Getting the backing for the System Shock reboot proved to be an easy task, but what challenges and triumphs has Stephen experienced during the developing process?
“It’s no secret that we’ve faced some very tough challenges during development and all we can do is thank our backers and those who support the project for sticking by our side during those times,” says Stephen. “We re-evaluated our priorities and made the hard decisions necessary to ensure that the game they backed, the game they wanted would be made the way we promised.
“I can’t share the details of these challenges just yet, but I can say our greatest triumph was pivoting from those setbacks and getting the development back on track in record time. We can’t wait to share the finished game with our fans.”
Fans of the franchise and those awaiting the release of the System Shock reboot will be pleased to hear that the development team boasts some of the veterans who have worked on modern-day masterpieces such as BioShock and Fallout: New Vegas. We asked Stephen how important their influence and creativity has been on this project.
“One of the greatest assets we have is the visionary art of Robb Waters – Robb is System Shock. He was there at its inception and brought the original game to life with his art.
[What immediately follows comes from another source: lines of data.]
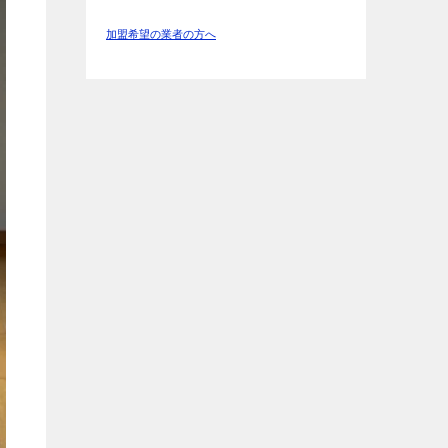
加盟希望の業者の方へ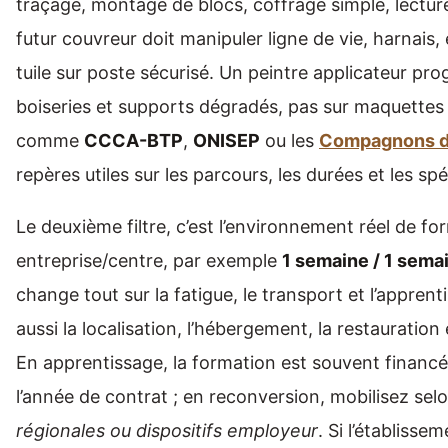
traçage, montage de blocs, coffrage simple, lectur
futur couvreur doit manipuler ligne de vie, harnais
tuile sur poste sécurisé. Un peintre applicateur pro
boiseries et supports dégradés, pas sur maquettes
comme
CCCA-BTP
,
ONISEP
ou les
Compagnons d
repères utiles sur les parcours, les durées et les spé
Le deuxième filtre, c’est l’environnement réel de 
entreprise/centre, par exemple
1 semaine / 1 sema
change tout sur la fatigue, le transport et l’appre
aussi la localisation, l’hébergement, la restauration
En apprentissage, la formation est souvent financée
l’année de contrat ; en reconversion, mobilisez sel
régionales ou dispositifs employeur
. Si l’établisse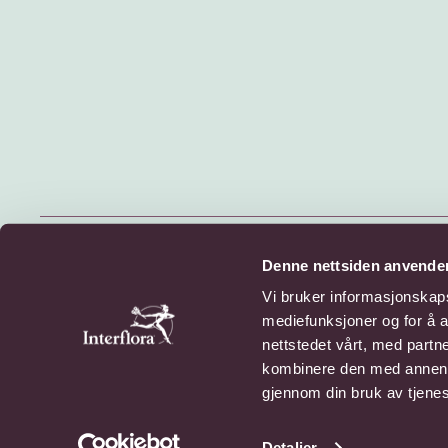
© 2026 Interflora Norge SA
Denne nettsiden anvende
Billingstadsletta 13, 1396 Billingstad
Vi bruker informasjonskapsl
mediefunksjoner og for å a
Personvern
Cookies
nettstedet vårt, med part
kombinere den med annen in
gjennom din bruk av tjene
Detaljer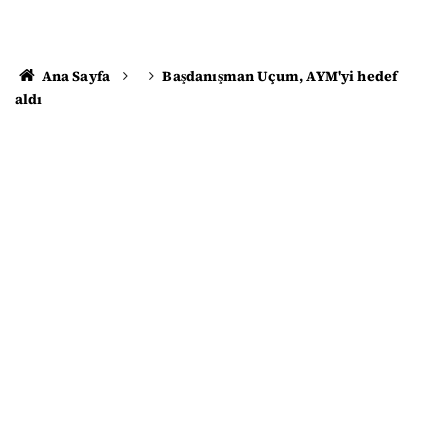
Ana Sayfa
Başdanışman Uçum, AYM'yi hedef
aldı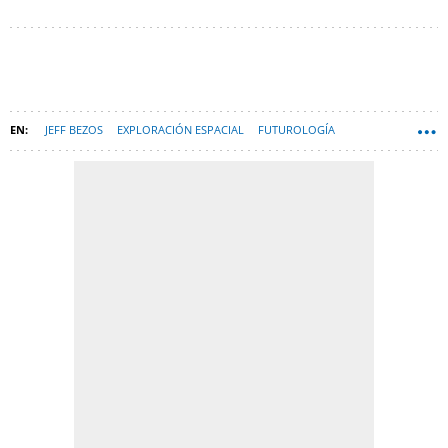
JEFF BEZOS
EXPLORACIÓN ESPACIAL
FUTUROLOGÍA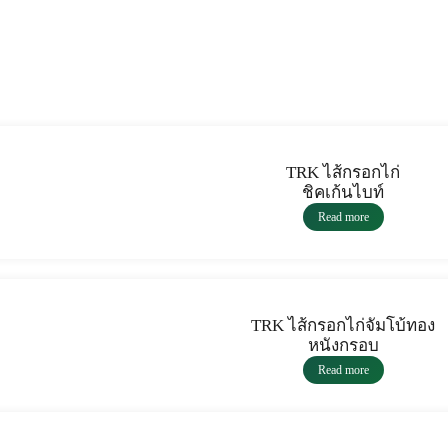
TRK ไส้กรอกไก่
ชิคเก้นไบท์
Read more
TRK ไส้กรอกไก่จัมโบ้ทอง
หนังกรอบ
Read more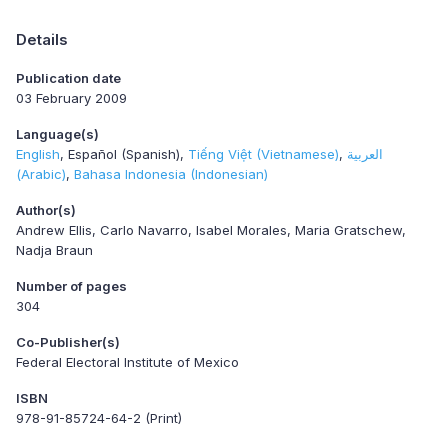
Details
Publication date
03 February 2009
Language(s)
English
Español (Spanish)
Tiếng Việt (Vietnamese)
العربية
(Arabic)
Bahasa Indonesia (Indonesian)
Author(s)
Andrew Ellis, Carlo Navarro, Isabel Morales, Maria Gratschew,
Nadja Braun
Number of pages
304
Co-Publisher(s)
Federal Electoral Institute of Mexico
ISBN
978-91-85724-64-2 (Print)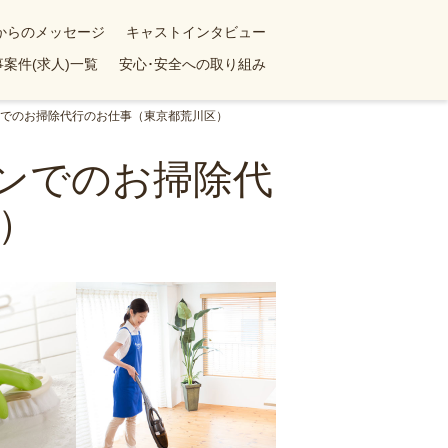
yからのメッセージ
キャストインタビュー
案件(求人)一覧
安心･安全への取り組み
ョンでのお掃除代行のお仕事（東京都荒川区）
ョンでのお掃除代
）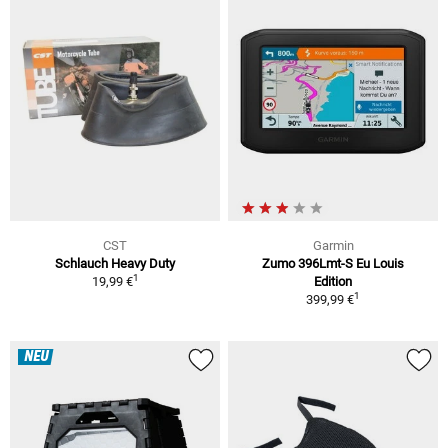
CST
Garmin
Schlauch Heavy Duty
Zumo 396Lmt-S Eu Louis
1
19,99 €
Edition
1
399,99 €
NEU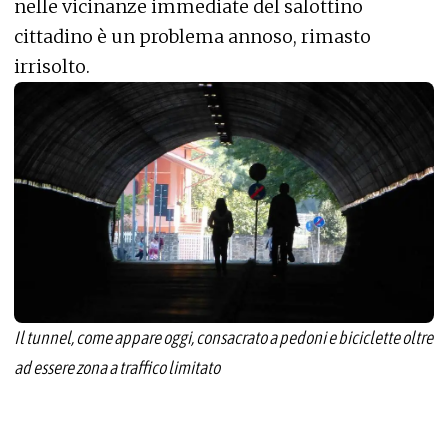
nelle vicinanze immediate del salottino
cittadino è un problema annoso, rimasto
irrisolto.
Il tunnel, come appare oggi, consacrato a pedoni e biciclette oltre
ad essere zona a traffico limitato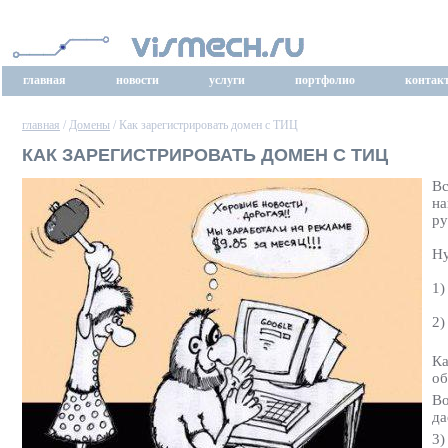
главная
новости
услуги
портфолио
контак
главная
/
Домены
/ Как зарегистрировать домен с ТИЦ
КАК ЗАРЕГИСТРИРОВАТЬ ДОМЕН С ТИЦ
Вс
на
ру
Ну
1)
2)
К
об
Во
да
3)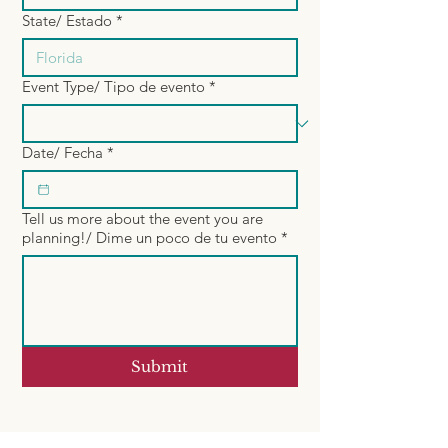
State/ Estado
*
Event Type/ Tipo de evento
*
Date/ Fecha
*
Tell us more about the event you are
planning!/ Dime un poco de tu evento
*
Submit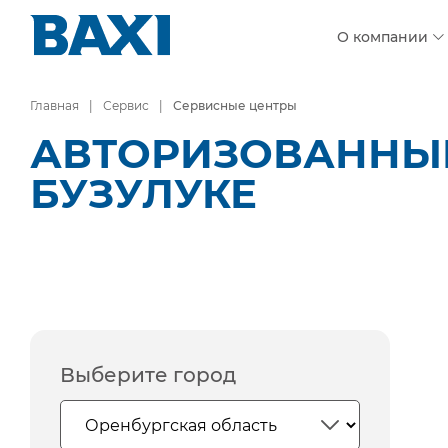
О компании
Главная
Сервис
Сервисные центры
АВТОРИЗОВАННЫЕ
БУЗУЛУКЕ
Выберите город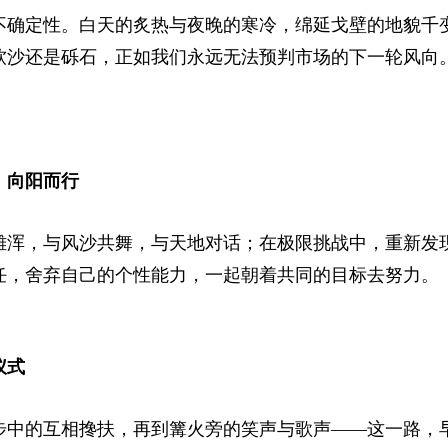
不确定性。白天的炙热与夜晚的寒冷，绵延戈壁的地貌千
软沙还是砾石，正如我们永远无法预判市场的下一轮风向
，向阳而行
浑，与风沙共舞，与天地对话；在极限挑战中，重新发现“
任，舍弃自己的个性能力，一起朝着共同的目标去努力。
仪式
步中的互相搀扶，再到篝火旁的笑声与歌声——这一路，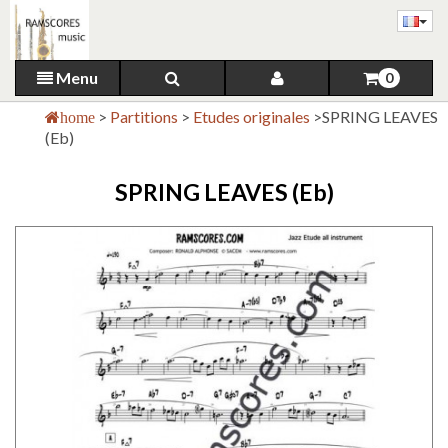
Menu
0
>
Partitions
>
Etudes originales
>
SPRING LEAVES
home
(Eb)
SPRING LEAVES (Eb)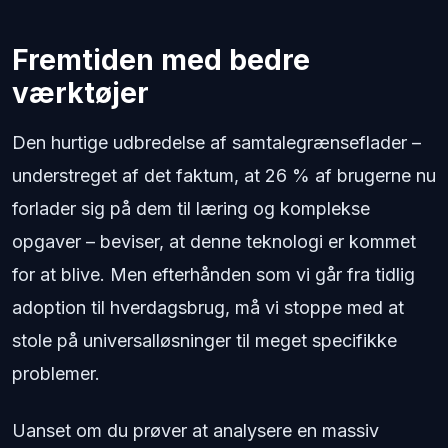
Fremtiden med bedre
værktøjer
Den hurtige udbredelse af samtalegrænseflader –
understreget af det faktum, at 26 % af brugerne nu
forlader sig på dem til læring og komplekse
opgaver – beviser, at denne teknologi er kommet
for at blive. Men efterhånden som vi går fra tidlig
adoption til hverdagsbrug, må vi stoppe med at
stole på universalløsninger til meget specifikke
problemer.
Uanset om du prøver at analysere en massiv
“To have him contribute his unique vision on the project is absolutely paramount to its success. The final game will be unlike anything that’s been seen before and that’s a testament to his experience, skill, and passion for creating worlds of unimaginable beauty and horror.”
System Shock is hailed as one of the greatest PC games of all time, but we wanted to know which games Stephen would pick as his all-time favorites.
“Beyond Good & Evil – The characters, story, gameplay, music, every element comes together in perfect harmony to create a truly unforgettable experience. It’s one of the only games I revisit and play all the way through at least once a year.
“S.T.A.L.K.E.R.: Shadow of Chernobyl – The oppressive atmosphere instantly transports you to, ‘The Zone’, a highly irradiated environment surrounding the Chernobyl Nuclear Power Plant and the deserted city of Pripyat many years after the explosion that made the area uninhabitable. You must traverse this wasteland and re-discover your identity and the secrets within all while facing off against the various factions vying for control and horrific mutants roaming the swamps, forests and abandoned cities.
“System Shock 2: It’s a perfect example of what happens when you blend the elements of RPG, FPS and a Metroidvania with a compelling narrative, and superb gameplay and audio design. You get a timeless experience that even 20 years later withstands the test of time.”
We had to ask the question ‘are there any exclusives that you can tell us about the game?’ to which Stephen simply smiled… but what we do know is that the team is anticipating a Q1 2020 launch, and Stephen says “It’ll be worth the wait.”